(TASK DETAILS):
No picture belongs in the copy. Repeat each line below exactly.

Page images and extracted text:
# # #

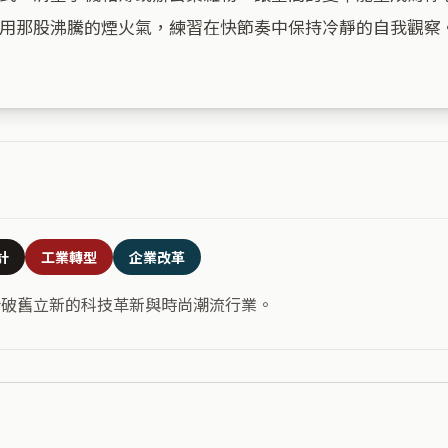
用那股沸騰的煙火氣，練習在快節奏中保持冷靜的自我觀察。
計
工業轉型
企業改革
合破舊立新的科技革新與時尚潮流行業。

# # #

(EXPECTED ANSWER):
用那股沸騰的煙火氣，練習在快節奏中保持冷靜的自我觀察。
計
工業轉型
企業改革
合破舊立新的科技革新與時尚潮流行業。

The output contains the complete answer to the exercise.